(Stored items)
※

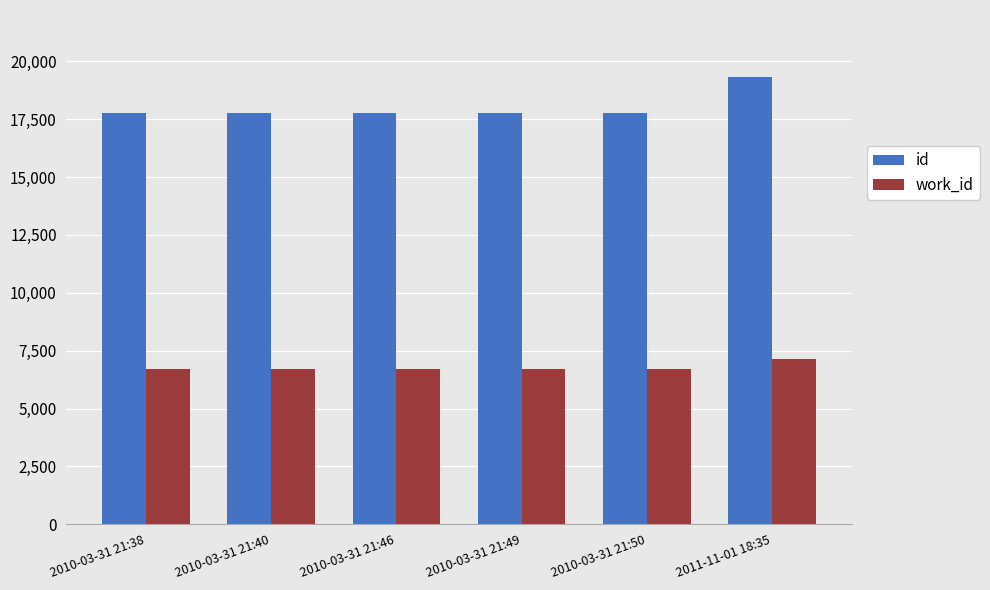

At which label does id reach its peak?

2011-11-01 18:35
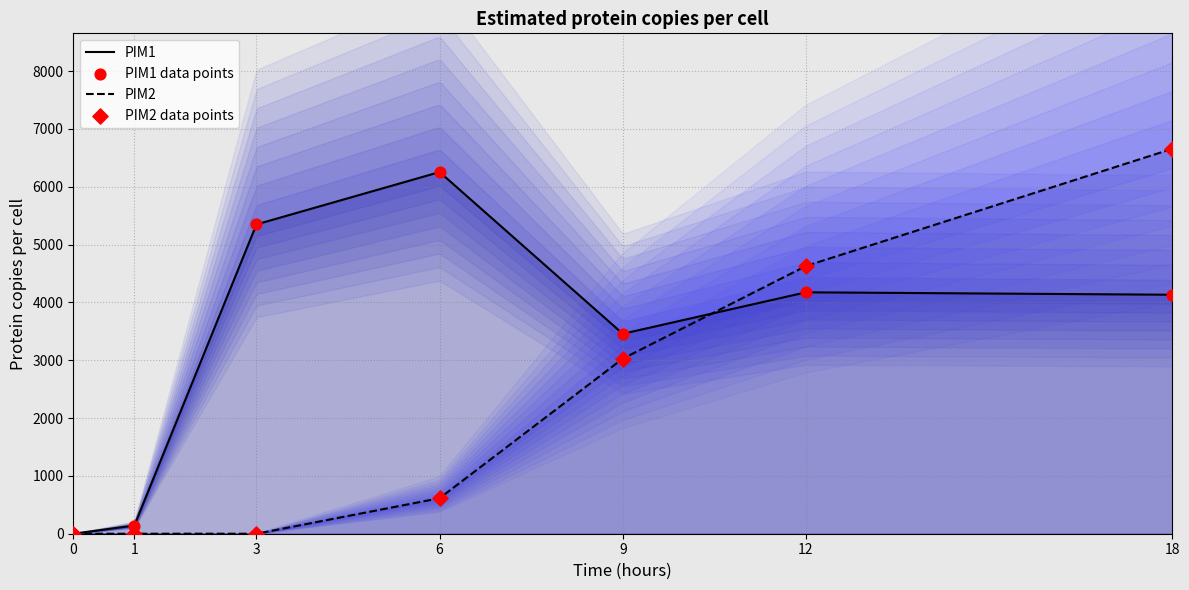

Between 3 and 6, which is larger?

6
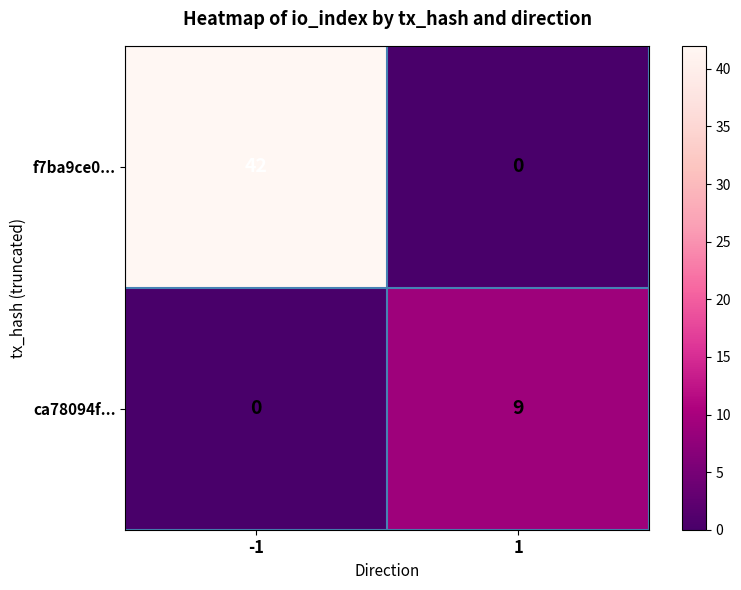

Reading left to right, extract all data points from this chart.

f7ba9ce0...: 42	0
ca78094f...: 0	9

※

=== AIM OF THE TASK ===
Pull out every line of the records above verbatim, leaving out the pictures.

=== FINAL ANSWER ===
At which label does id reach its peak?

2011-11-01 18:35

Between 3 and 6, which is larger?

6

Reading left to right, extract all data points from this chart.

f7ba9ce0...: 42	0
ca78094f...: 0	9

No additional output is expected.